Believing we were copying mum’s four ingredient recipe, our amalgam of ingredients consisted of flour, eggs, butter and vinegar. Undeterred by the aesthetics of the final mix bearing little resemblance to mater’s, our kid and me proceeded with a tentative taste test.

On sampling the sourness of these amalgamated ingredient’s, our Ian and myself concluded that the fourth ingredient mum used in her recipe would’ve been sugar, not vinegar……. Subsequently, the mix was despatched into the kitchen bin; Ian and I wandering into the living room, where we inadvertently broke ornaments while messing around with a football.

This slapdash incident as a nine year old boy being my one and only lifetime attempt at baking.

In these times when there’s more of a clamour for savoury flavours within a gateau, who knows, there maybe a contemporary recipe incorporating vinegar amongst it’s source elements. After all, in recent times I’ve tasted cakes infused with beetroot, not to mention Guinness, which my taste buds deemed as flavoursome bequests.

You never know, Ian and me may’ve been ahead of our time with the cake mix faux pas in the 1970’s. Perhaps if we now used the same ingredients as over forty years ago the baked savoury vinegar infused gateau may prove popular with punters.

Our kid is visiting from Gateshead this weekend. When I take mum for her weekly shop at the White Rose Shopping Centre later, I’ll have to remember to pick up flour, eggs, butter and vinegar. I’m sure the old lady won’t object at her sons desire to recreate their decades old culinary experiment.

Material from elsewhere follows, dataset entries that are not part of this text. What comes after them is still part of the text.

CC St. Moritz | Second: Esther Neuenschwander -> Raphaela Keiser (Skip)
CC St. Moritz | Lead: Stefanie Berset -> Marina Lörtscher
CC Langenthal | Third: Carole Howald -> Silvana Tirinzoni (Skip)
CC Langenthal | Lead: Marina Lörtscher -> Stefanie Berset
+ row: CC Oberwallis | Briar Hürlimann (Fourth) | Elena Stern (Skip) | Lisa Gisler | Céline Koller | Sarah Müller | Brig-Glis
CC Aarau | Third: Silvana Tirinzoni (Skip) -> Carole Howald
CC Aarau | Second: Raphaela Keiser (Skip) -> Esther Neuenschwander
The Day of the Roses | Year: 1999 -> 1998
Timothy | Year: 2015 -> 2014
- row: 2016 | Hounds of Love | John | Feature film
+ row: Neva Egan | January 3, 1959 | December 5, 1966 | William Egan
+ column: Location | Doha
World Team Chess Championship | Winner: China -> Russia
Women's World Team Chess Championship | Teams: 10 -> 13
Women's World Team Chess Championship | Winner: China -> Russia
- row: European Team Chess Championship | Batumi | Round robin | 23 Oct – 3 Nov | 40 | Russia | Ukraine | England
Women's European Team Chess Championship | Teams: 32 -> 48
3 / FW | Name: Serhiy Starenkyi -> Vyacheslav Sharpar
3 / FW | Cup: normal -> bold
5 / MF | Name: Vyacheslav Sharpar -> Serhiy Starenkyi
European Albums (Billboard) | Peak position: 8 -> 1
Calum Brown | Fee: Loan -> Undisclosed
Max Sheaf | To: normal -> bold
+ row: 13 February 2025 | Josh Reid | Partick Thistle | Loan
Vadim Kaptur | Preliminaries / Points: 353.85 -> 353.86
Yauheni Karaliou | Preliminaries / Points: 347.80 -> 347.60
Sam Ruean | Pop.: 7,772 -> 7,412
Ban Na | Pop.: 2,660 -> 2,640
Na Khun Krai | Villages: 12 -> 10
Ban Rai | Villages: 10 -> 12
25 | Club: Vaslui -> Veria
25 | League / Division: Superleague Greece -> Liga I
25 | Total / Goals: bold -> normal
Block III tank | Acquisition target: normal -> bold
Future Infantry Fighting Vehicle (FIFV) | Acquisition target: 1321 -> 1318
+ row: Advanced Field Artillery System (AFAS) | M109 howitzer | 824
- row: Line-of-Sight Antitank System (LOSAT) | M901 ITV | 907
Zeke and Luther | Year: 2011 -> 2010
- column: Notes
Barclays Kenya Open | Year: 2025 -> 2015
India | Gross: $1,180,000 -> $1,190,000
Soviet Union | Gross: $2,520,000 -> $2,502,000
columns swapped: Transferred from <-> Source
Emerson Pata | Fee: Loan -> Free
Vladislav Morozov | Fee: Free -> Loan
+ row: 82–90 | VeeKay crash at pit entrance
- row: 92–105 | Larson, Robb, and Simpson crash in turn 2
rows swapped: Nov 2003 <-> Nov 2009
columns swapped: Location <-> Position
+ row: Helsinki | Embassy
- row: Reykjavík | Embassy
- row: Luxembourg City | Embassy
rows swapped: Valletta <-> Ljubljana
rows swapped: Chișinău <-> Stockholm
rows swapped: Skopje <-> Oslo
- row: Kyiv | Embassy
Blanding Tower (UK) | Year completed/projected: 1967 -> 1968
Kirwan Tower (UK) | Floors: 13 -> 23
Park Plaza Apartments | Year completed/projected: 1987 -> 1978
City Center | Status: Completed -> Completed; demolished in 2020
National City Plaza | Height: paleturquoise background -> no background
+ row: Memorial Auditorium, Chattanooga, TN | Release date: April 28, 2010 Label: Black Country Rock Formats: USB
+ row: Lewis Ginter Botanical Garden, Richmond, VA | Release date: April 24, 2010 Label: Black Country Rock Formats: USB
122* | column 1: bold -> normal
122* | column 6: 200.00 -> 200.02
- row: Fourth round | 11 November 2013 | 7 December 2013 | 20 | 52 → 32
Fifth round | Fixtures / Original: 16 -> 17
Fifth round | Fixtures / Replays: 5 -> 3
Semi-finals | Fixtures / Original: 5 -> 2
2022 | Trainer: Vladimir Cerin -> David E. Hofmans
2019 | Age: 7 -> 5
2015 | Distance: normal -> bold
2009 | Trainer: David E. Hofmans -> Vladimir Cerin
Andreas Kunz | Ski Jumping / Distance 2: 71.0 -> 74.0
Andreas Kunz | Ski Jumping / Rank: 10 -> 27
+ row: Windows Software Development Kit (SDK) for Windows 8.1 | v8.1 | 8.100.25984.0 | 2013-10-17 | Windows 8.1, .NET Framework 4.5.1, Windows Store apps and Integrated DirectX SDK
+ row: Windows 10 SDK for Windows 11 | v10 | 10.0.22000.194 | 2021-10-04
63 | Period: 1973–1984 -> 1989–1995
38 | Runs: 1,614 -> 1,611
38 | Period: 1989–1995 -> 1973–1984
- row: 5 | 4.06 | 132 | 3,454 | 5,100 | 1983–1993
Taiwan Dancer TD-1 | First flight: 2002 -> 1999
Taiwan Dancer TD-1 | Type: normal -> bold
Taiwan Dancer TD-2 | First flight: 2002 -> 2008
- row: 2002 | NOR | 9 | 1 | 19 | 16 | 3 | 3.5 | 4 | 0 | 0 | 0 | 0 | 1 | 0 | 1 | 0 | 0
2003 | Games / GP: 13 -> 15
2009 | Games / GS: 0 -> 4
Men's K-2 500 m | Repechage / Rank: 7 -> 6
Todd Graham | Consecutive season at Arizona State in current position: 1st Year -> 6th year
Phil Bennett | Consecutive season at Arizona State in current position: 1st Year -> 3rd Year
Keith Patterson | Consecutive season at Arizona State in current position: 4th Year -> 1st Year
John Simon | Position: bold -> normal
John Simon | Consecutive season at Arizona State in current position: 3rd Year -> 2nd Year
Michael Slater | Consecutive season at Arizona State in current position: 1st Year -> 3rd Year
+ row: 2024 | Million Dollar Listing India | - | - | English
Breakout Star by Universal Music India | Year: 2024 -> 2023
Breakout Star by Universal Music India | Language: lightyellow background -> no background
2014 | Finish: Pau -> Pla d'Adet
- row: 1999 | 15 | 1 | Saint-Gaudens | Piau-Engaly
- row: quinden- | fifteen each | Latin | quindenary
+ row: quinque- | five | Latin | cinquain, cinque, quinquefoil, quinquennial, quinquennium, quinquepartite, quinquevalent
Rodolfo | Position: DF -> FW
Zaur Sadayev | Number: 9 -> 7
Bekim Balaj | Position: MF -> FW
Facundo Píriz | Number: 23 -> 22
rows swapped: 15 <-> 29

If she is obstructive, my brother can always utilise the eggs as a prop, re-igniting his childhood magic trick of wrapping an oeuf in a handkerchief and hitting it with a hammer. A boyhood illusion he’d seen a magician undertake which, to my sibling’s utter amazement, concluded with the egg still in tact.

So impressed was he at this illusion, Ian became determined to mimic the act for his friends. Sadly, for our kid he wasn’t quite able to master the magician’s slight of hand. Consequently our childhood home was frequently short of clean hankies and eggs.